Please set down every line of text from the entries below word for word, leaving the pictures out of your answer.

» Recorded data:
......

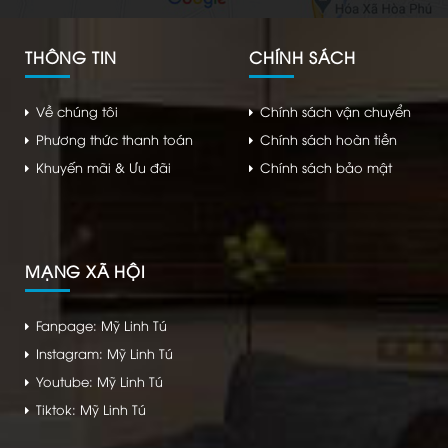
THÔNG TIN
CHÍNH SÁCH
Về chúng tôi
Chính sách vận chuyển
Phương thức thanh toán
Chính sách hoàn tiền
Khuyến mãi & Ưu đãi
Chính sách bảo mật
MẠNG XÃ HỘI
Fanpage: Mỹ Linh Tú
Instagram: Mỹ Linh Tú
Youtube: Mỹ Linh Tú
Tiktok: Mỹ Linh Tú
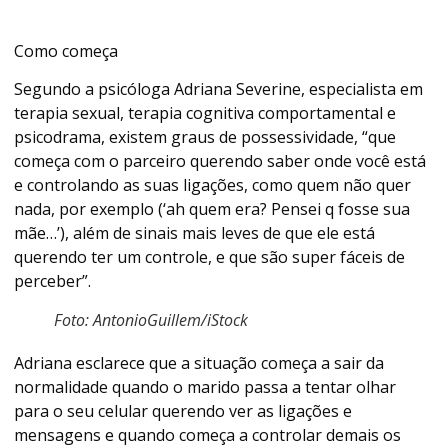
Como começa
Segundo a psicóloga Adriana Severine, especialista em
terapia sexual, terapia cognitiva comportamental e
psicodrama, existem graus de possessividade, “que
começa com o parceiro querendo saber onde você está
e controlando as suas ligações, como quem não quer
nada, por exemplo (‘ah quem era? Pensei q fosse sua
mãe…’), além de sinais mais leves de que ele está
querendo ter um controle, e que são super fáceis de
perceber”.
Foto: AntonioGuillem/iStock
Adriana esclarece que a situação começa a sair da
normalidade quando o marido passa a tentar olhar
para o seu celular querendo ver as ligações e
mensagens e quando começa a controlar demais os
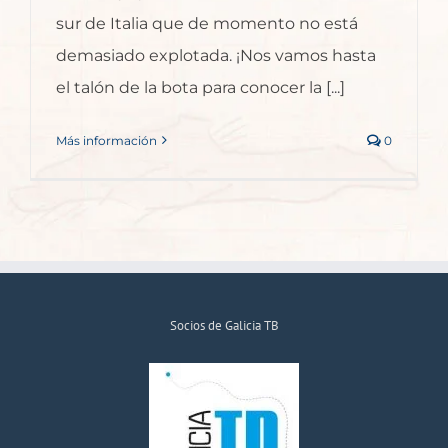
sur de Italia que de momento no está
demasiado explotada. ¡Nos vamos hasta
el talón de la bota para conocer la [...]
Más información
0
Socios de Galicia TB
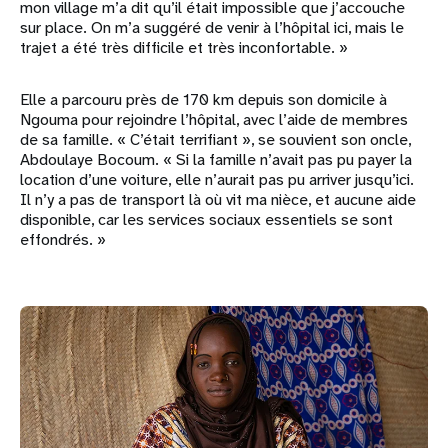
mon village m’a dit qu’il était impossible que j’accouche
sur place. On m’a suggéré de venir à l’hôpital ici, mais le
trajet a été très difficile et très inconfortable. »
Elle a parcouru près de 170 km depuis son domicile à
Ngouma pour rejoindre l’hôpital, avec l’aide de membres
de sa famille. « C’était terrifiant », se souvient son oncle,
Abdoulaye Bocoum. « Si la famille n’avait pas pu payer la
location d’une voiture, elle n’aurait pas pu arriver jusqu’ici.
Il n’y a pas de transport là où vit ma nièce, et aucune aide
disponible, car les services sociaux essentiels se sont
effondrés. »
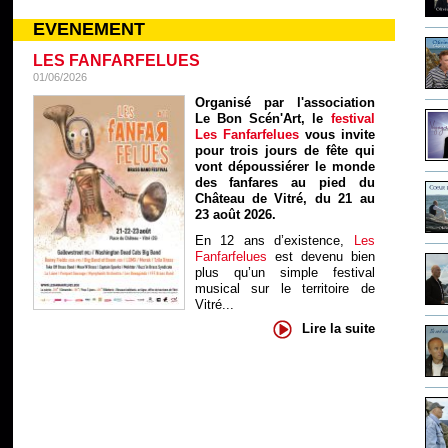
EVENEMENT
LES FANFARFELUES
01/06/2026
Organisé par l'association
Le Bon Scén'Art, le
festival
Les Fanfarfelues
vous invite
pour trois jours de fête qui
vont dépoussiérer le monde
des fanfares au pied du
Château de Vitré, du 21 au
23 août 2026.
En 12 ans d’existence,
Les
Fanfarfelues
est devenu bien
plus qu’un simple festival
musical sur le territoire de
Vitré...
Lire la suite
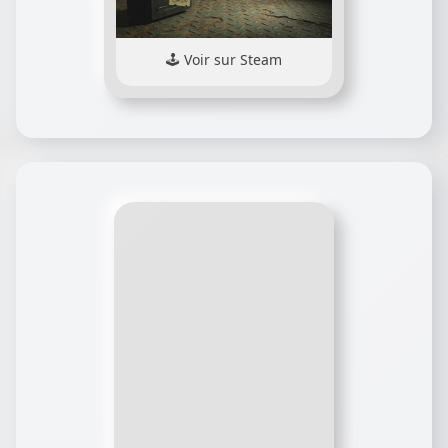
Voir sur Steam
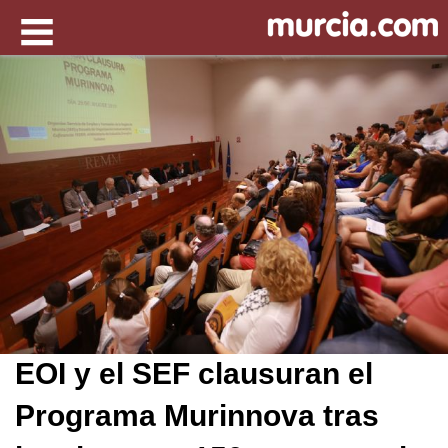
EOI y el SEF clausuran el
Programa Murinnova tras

......

» Response area:
THÔNG TIN
CHÍNH SÁCH
Về chúng tôi
Chính sách vận chuyển
Phương thức thanh toán
Chính sách hoàn tiền
Khuyến mãi & Ưu đãi
Chính sách bảo mật
MẠNG XÃ HỘI
Fanpage: Mỹ Linh Tú
Instagram: Mỹ Linh Tú
Youtube: Mỹ Linh Tú
Tiktok: Mỹ Linh Tú
Como começa
Segundo a psicóloga Adriana Severine, especialista em
terapia sexual, terapia cognitiva comportamental e
psicodrama, existem graus de possessividade, “que
começa com o parceiro querendo saber onde você está
e controlando as suas ligações, como quem não quer
nada, por exemplo (‘ah quem era? Pensei q fosse sua
mãe…’), além de sinais mais leves de que ele está
querendo ter um controle, e que são super fáceis de
perceber”.
Foto: AntonioGuillem/iStock
Adriana esclarece que a situação começa a sair da
normalidade quando o marido passa a tentar olhar
para o seu celular querendo ver as ligações e
mensagens e quando começa a controlar demais os
sur de Italia que de momento no está
demasiado explotada. ¡Nos vamos hasta
el talón de la bota para conocer la [...]
Más información
0
Socios de Galicia TB
mon village m’a dit qu’il était impossible que j’accouche
sur place. On m’a suggéré de venir à l’hôpital ici, mais le
trajet a été très difficile et très inconfortable. »
Elle a parcouru près de 170 km depuis son domicile à
Ngouma pour rejoindre l’hôpital, avec l’aide de membres
de sa famille. « C’était terrifiant », se souvient son oncle,
Abdoulaye Bocoum. « Si la famille n’avait pas pu payer la
location d’une voiture, elle n’aurait pas pu arriver jusqu’ici.
Il n’y a pas de transport là où vit ma nièce, et aucune aide
disponible, car les services sociaux essentiels se sont
effondrés. »
EVENEMENT
LES FANFARFELUES
01/06/2026
Organisé par l'association
Le Bon Scén'Art, le
festival
Les Fanfarfelues
vous invite
pour trois jours de fête qui
vont dépoussiérer le monde
des fanfares au pied du
Château de Vitré, du 21 au
23 août 2026.
En 12 ans d’existence,
Les
Fanfarfelues
est devenu bien
plus qu’un simple festival
musical sur le territoire de
Vitré...
Lire la suite
Voir sur Steam
EOI y el SEF clausuran el
Programa Murinnova tras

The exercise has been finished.